Towards Remote Sensing for Hydrologic Prediction in Ungauged Basins
Jeffrey P. Walker
Earth observing satellites have the potential to revolutionise our understanding and prediction of ungauged basins, but historically remote sensing data has not been widely used in hydrology. Moreover, during the last decade there has been a dramatic increase in the number of hydrologically relevant remote sensing missions. There are four main ways that such remote sensing observations may be used in hydrologic models: (i) as parametric input data, including soil and land cover properties; (ii) as initial condition data, such as initial snow water storage; (iii) as time-varying hydrological flux data to propagate model predictions, such as precipitation and radiation meteorologic forcing data; and (iv) as time-varying hydrologic state or flux data to constrain model predictions, such as soil moisture content or evapotranspiration.
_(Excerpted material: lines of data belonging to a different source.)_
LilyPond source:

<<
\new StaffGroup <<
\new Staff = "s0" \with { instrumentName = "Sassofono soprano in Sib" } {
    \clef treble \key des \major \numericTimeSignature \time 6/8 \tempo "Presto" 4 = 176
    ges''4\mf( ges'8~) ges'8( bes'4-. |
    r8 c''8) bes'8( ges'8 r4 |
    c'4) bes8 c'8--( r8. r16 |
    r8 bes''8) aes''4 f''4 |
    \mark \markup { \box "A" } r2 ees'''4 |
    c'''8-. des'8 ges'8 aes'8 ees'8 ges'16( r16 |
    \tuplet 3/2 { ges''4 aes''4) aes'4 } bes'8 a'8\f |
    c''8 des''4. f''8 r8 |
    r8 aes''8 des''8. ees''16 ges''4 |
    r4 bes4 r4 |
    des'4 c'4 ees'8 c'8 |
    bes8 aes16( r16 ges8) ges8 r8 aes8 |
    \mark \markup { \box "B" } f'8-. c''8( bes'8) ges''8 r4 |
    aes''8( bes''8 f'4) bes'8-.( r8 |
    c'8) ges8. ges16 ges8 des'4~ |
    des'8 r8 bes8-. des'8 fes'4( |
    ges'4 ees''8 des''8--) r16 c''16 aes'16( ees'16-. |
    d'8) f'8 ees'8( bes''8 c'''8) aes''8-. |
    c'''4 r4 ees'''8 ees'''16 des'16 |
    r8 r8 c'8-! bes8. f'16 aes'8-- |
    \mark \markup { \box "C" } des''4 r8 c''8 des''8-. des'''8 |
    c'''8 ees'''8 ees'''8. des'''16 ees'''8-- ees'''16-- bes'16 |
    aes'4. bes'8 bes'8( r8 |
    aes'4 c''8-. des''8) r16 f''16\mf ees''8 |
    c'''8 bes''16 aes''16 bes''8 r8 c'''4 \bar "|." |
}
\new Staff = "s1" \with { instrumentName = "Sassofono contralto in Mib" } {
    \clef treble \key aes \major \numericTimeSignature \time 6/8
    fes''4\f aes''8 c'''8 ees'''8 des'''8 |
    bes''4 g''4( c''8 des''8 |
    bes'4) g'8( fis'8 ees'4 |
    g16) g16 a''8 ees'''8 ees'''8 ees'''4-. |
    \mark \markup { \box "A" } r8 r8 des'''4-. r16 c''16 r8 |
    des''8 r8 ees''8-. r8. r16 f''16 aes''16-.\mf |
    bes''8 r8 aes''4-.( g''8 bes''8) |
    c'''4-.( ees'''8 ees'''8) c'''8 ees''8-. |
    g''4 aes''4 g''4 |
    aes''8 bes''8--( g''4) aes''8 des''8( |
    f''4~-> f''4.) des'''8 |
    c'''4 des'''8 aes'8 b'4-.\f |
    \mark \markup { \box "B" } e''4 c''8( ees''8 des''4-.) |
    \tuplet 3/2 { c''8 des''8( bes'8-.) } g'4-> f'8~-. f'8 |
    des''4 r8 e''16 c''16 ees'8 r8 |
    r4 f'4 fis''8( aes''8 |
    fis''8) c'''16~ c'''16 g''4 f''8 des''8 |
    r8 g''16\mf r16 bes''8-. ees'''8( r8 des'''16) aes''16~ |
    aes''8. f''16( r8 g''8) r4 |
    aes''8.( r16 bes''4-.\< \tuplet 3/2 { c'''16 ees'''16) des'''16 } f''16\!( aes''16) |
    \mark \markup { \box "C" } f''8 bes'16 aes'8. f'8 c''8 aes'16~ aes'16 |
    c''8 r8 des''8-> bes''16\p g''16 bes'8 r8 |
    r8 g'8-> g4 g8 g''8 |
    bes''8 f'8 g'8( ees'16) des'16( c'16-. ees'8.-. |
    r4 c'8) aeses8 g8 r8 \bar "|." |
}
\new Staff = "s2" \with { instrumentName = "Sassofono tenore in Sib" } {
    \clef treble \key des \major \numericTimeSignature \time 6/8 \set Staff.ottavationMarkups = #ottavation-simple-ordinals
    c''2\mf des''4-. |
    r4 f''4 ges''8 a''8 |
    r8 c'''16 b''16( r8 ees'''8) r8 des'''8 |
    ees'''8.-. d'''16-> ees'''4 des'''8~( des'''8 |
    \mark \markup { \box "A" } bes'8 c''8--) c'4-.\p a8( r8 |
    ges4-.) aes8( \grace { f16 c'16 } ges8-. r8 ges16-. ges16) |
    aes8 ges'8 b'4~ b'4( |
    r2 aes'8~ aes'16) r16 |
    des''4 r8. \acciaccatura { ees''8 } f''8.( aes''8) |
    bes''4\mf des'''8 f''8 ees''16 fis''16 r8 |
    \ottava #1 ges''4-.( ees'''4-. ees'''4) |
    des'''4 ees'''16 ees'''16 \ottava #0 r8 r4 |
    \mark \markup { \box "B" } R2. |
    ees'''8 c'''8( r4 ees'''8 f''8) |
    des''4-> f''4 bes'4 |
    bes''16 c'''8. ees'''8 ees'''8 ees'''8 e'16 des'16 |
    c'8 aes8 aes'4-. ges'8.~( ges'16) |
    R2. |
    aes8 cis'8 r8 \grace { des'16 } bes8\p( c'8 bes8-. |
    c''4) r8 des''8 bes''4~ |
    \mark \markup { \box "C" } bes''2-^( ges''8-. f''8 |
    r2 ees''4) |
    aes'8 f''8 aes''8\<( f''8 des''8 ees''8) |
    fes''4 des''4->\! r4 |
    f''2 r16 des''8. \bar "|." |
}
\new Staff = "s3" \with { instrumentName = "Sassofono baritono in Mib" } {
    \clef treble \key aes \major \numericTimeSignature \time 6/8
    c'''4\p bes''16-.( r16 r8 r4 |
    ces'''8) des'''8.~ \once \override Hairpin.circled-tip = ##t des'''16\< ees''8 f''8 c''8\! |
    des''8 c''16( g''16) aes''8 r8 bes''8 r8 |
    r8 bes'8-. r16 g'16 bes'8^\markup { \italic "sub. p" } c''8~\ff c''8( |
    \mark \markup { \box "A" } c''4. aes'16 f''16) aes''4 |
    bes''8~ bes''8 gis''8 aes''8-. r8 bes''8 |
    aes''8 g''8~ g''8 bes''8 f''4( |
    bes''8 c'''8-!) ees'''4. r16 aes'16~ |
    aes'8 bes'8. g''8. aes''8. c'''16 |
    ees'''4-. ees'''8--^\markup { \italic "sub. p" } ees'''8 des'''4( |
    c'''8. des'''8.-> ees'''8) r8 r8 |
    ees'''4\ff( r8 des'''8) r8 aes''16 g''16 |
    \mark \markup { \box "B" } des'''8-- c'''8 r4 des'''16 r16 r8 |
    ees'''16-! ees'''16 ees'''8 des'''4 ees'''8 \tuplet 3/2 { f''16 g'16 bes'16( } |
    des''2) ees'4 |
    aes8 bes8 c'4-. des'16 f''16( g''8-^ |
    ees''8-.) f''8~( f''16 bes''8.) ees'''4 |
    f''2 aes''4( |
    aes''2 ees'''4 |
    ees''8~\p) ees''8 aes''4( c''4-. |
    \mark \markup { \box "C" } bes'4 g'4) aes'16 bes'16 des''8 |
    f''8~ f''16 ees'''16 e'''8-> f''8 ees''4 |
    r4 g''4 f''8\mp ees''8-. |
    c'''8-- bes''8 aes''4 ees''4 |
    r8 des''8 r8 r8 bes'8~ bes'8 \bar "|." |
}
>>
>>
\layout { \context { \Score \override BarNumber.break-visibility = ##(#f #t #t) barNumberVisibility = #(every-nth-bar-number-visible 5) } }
This paper focuses on the latter and demonstrates how: (i) rootzone soil moisture may be retrieved from AMSR-E near-surface soil moisture; (ii) soil moisture and groundwater may be retrieved from GRACE temporal gravity; (iii) soil moisture and runoff may be retrieved from TOPEX/POSEIDON water level measurements; (iv) snow depth and temperature may be retrieved from MODIS snow cover and AMSR-E snow water equivalent; and v) soil moisture, soil temperature and evapotranspiration may be retrieved from Landsat, MODIS or GOES skin temperature or inferred latent and sensible heat flux. Coordinated field campaigns within gauged catchments have, and will continue to, contribute significantly to advances in use of remote sensing for hydrologic prediction in ungauged basins.